If ‘The Happiness Project’ feels a bit like a school production, that’s because it kind of is one. It’s the result of a two-year study by a group of six academics in response to reports by Unicef and The Children’s Society on the well-being of young people in the developed world, and was co-devised by a group of 12-19 year-olds. And as bad as it feels hating on bright, well-meaning, undoubtedly talented kids... boy, does it show.
Staged without narrative, the play’s awkward format sees kids taking turns to vent frustrations and wrestle emotions, with professors and lecturers popping up for the odd bit of back-and-forth. There are flashes of pseudo-science – an explanation of the brain’s reaction to eating a bacon sandwich makes for an engaging skit – but too much time is spent idly, inconsequentially riffing on the meaning behind an abstract noun.

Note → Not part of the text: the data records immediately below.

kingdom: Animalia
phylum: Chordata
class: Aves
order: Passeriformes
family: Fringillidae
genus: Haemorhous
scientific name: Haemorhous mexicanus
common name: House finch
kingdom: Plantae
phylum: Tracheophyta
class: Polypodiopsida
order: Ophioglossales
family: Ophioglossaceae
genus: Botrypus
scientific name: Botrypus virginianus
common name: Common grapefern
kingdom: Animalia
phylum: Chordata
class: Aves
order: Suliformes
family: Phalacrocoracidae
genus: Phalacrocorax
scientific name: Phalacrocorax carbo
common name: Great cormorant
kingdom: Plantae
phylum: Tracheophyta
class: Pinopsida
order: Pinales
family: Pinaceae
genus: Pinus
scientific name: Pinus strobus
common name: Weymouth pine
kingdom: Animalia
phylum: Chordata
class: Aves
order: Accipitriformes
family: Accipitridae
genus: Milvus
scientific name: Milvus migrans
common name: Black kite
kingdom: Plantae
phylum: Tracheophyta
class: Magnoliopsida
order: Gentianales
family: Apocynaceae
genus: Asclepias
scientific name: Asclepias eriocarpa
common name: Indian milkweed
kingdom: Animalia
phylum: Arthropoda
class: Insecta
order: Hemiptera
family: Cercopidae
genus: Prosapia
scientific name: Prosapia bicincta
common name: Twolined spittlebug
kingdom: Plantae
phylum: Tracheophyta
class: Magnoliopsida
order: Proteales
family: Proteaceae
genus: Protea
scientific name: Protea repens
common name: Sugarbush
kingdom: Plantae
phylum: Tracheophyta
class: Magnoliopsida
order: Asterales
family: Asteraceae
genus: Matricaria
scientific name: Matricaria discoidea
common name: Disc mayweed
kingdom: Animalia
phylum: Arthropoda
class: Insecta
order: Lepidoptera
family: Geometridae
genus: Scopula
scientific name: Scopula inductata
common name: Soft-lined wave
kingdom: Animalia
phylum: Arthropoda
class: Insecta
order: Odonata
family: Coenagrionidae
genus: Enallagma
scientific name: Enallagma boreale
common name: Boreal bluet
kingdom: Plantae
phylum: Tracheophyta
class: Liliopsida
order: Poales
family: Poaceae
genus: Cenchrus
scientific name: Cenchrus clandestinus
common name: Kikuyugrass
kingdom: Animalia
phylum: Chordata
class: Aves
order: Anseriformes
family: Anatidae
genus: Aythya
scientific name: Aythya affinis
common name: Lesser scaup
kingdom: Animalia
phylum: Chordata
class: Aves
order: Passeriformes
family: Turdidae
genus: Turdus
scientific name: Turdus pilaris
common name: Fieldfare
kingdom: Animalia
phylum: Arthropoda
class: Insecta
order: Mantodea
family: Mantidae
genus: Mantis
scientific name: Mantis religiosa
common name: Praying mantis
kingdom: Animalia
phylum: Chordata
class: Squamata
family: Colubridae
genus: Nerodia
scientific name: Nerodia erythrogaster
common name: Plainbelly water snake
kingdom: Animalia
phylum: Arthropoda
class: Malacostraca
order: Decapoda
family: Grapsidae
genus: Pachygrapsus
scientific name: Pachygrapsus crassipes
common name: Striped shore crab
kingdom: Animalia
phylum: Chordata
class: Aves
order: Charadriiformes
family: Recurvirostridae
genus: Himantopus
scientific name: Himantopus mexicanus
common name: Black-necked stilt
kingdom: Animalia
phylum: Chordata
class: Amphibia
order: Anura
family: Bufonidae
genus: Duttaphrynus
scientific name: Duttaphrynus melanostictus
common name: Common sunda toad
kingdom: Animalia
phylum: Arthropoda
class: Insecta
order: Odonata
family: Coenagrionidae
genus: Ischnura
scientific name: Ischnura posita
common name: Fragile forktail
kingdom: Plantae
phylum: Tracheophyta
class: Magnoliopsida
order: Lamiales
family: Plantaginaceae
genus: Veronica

There are missed opportunities, too. Aside from during a short burst of teenage angst by the eldest of the kids, supported by supported by a video projection of politicians looking mean, the context of growing up in twenty-first-century Britain never really comes to the fore. The show touches on the humour inherent to adults’ and adolescents’ contrasting perspectives on happiness, but it’s an idea that’s discarded far too quickly. Instead, the trite and simplistic conclusion – that, funnily enough, happiness is found in different places by different people – is arrived at early on and then wrung completely dry.
Perhaps I’m just being an utterly heartless bastard, but at the show’s climax, when all the kids start covering a massive blackboard with things that make them happy – like ’sunshine’ and ‘going on holiday’ – I wanted to run out of the room screaming. However, to reiterate the basic message behind ‘The Happiness Project’, each to their own.